TEXT ZUR ANALYSE »
Die drei Frauen in Petzolds Film bleiben Gespenster von ihrem ersten Auftreten bis zuletzt. Nur die Frau des Regisseurs, die dem eine echte Ohrfeige geben kann, eine so reale, ist ein echter Mensch. Jemanden schlagen ist vielleicht realer als jemanden küssen oder ihm bei einem Frühstück Mut zuzulächeln und keiner weiß, wofür man noch mutig sein kann, sein soll. Françoise scheint recht fröhlich darüber, dass ihre neue Tochter eine Ladendiebin ist, es scheint ihr zu gefallen. Es gefällt ihr so lange, bis Nina sich darauf einlässt und mitspielt. Aber man hätte doch so gerne, dass dieses alleine Mädchen eine Mutter bekommen könnte (nicht einsam ist sie, sondern sehr allein), eine Freundin, einen Menschen, der sie nicht beaufsichtigt.

Bei alledem bleibt »Gespenster« immer auf Distanz – und zwar zu allen. Erzählt von den dreien ohne Rührseligkeit, dafür umso genauer. Deshalb wohl auch die empfundene Wahrheit. Die ist nur dann möglich, wenn nicht in allen Details erzählt werden will, wie kam es jetzt dazu und was ist eigentlich dafür verantwortlich, dass jemand so ist wie er ist.

Gespenster wollen oder können nicht gesehen werden. Arbeitslose. Super-8-Material und dann noch Reisefilme als Transporter für Assoziationen an eine gute alte Welt (Zeit), in der Aufbruch stattfand, sollten ein Impuls sein für diese Geschichte. Die Ankunft in der eigenen Gegenwart und dem damit verbundenen Erwachsenen- und Erwerbsleben dazu der Kontrast. Die heile Welt der Elterngeneration und die unberechenbare Zukunft der Kinder sind nicht kompatibel. Die Umgebung ist ja scheinbar in Ordnung, dabei leben wir in einer unheilen Welt – wissen wir das wirklich erst seit ein paar Monaten!?

ARBEITSAUFTRAG »
Schreibst du aus dem Text über Petzolds Film »Gespenster« die Passage von „Bei alledem bleibt“ bis einschließlich „wie er ist.“ wortgetreu ab?

BEREITGESTELLTE DATEN »
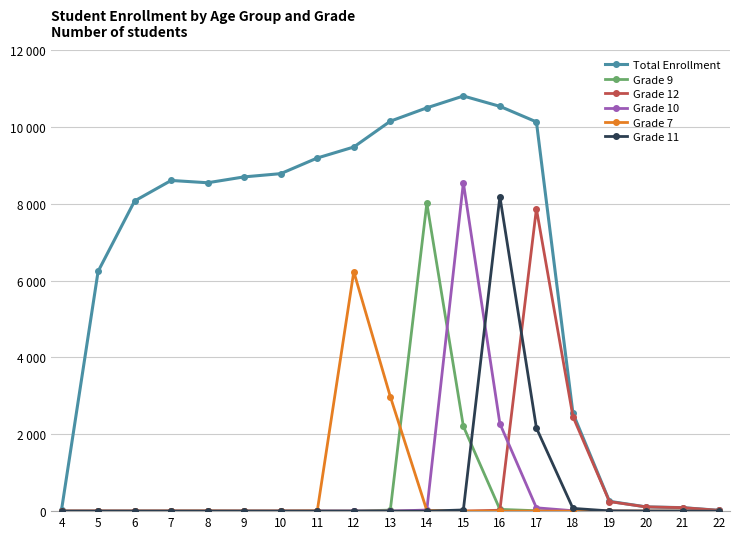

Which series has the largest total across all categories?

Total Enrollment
---
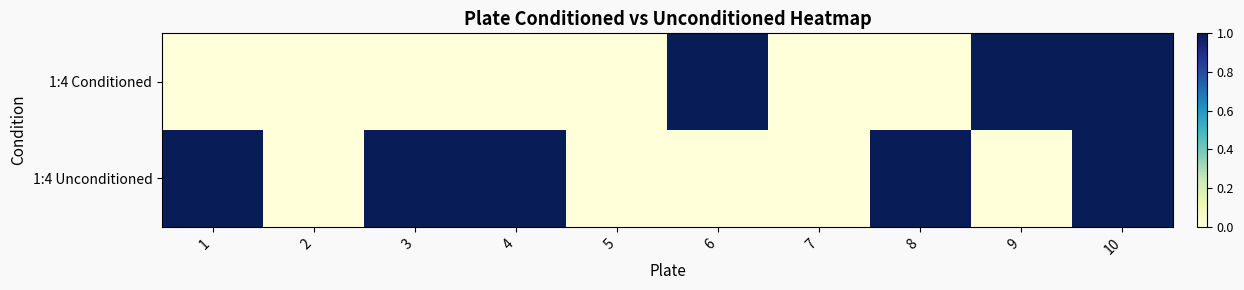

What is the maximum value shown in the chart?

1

ANTWORTFELD »
Bei alledem bleibt »Gespenster« immer auf Distanz – und zwar zu allen. Erzählt von den dreien ohne Rührseligkeit, dafür umso genauer. Deshalb wohl auch die empfundene Wahrheit. Die ist nur dann möglich, wenn nicht in allen Details erzählt werden will, wie kam es jetzt dazu und was ist eigentlich dafür verantwortlich, dass jemand so ist wie er ist.